Real image in Aivazovsky style ResNet
Fig 4: Real images in Aivazovsky style ResNet

Aivazovsky's painting ResNet
Fig 5: Aivazovsky's paintings ResNet

Real image in Aivazovsky style Unet
Fig 6: Real images in Aivazovsky style Unet

Aivazovsky's painting Unet
Fig 7: Aivazovsky's paintins Unet

We intentionally selected a variety of input images to better demonstrate how both the CycleGAN model and the interpretability method perform in different situations.

While working with the model, we discovered an additional limitation: the Aivazovsky-style generator does not work well with images that lack elements typical of the artist’s paintings. For example, snowy landscapes or nighttime scenes are usually translated poorly.

On the other hand, images that contain open skies and water — which are common themes in Aivazovsky’s art — are processed much better. To explore this observation further, we also tested the model on a few randomly chosen photos that include these kinds of landscapes.

Fig 8: Real sea images in Aivazovsky style ResNet

Fig 8: Real sea images in Aivazovsky style Unet

When comparing the two discriminator architectures, we observe that the U-Net-based discriminator tends to focus on more localized and fine-grained elements, whereas the ResNet-based discriminator attends to broader regions of the image. On randomly selected inputs, the two models highlight completely different areas, suggesting inconsistencies in what each model considers important. We hypothesize that this behavior may be partially due to undertraining. With extended training, it is likely that both models would learn to attend to more structured and semantically meaningful regions.

Despite these differences, we consistently observe that both discriminators tend to focus on visually distinctive features such as ships, waves, sky, coastlines, and cliffs — elements commonly found in Aivazovsky’s paintings.

While it is still difficult to draw definitive conclusions about the overall effectiveness of the models within the current dataset, we find that interpretability becomes more meaningful when we know what features to look for. This suggests that combining model interpretation with domain knowledge can improve our understanding of model behavior.

Ghinli dataset #

The same procedure for the ghibli dataset.
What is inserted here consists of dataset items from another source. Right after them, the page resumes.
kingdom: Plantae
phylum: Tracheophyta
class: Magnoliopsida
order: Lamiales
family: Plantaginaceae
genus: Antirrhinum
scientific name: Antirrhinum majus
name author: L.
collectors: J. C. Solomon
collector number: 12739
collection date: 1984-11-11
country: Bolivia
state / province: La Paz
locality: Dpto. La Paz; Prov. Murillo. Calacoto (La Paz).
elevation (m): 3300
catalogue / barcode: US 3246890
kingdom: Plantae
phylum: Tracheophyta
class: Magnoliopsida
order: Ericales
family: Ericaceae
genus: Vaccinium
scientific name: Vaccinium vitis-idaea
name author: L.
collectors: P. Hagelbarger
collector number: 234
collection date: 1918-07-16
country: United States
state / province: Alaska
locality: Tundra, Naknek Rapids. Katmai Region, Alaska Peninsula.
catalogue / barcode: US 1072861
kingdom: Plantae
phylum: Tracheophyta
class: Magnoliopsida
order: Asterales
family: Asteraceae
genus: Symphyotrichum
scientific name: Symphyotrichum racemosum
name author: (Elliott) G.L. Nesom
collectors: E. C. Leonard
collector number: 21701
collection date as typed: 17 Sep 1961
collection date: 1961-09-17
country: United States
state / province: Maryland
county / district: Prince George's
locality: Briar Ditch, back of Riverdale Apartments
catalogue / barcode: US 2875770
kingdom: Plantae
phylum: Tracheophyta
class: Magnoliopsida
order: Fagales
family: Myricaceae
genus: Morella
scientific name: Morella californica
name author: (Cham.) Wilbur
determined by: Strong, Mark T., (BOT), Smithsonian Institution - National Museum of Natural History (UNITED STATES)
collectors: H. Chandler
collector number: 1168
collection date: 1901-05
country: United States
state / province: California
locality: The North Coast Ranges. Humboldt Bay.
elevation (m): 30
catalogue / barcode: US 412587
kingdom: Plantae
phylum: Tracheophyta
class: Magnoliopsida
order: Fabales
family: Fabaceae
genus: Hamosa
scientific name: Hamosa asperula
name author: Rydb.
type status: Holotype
Fig 9: Real images in Ghibli style ResNet

Fig 10: Real Ghibli anime image ResNet

Real Ghibli anime image
Fig 11: Real images in Ghibli style Unet

Real images in Ghibli style Unet
Fig 12: Real Ghibli anime image Unet

A similar pattern can be observed here: the U-Net-based discriminator focuses on smaller, more detailed objects, while the ResNet-based model attends to broader, more general regions of the image.Additionally, since this dataset does not contain clear stylistic elements such as ships or the sea — which are common in Aivazovsky’s work — both models seem to shift their attention toward the way lines and textures are drawn rather than specific objects. This is especially noticeable on real images, where large portions of the heatmap highlight the painterly style of lines, brushstrokes, and textures. These areas are often marked in red, indicating that the discriminator considers them highly relevant when making its decision.

Conclusion #

In conclusion, we are generally satisfied with the results obtained in this study. While there are many aspects in which the models could still be improved — including further training, dataset refinement, and architectural tuning — the baseline models already demonstrate reasonable performance.

Most importantly, we have shown that Score-CAM can be effectively used as an interpretability method for the discriminator in CycleGAN. Given that interpretability methods for generative adversarial networks, and especially for discriminators, are still relatively scarce, this approach proves to be a promising and practical solution. Our findings suggest that Score-CAM offers meaningful visual explanations, highlighting areas that contribute most to the discriminator’s decision-making process, and helping us better understand what these models actually learn.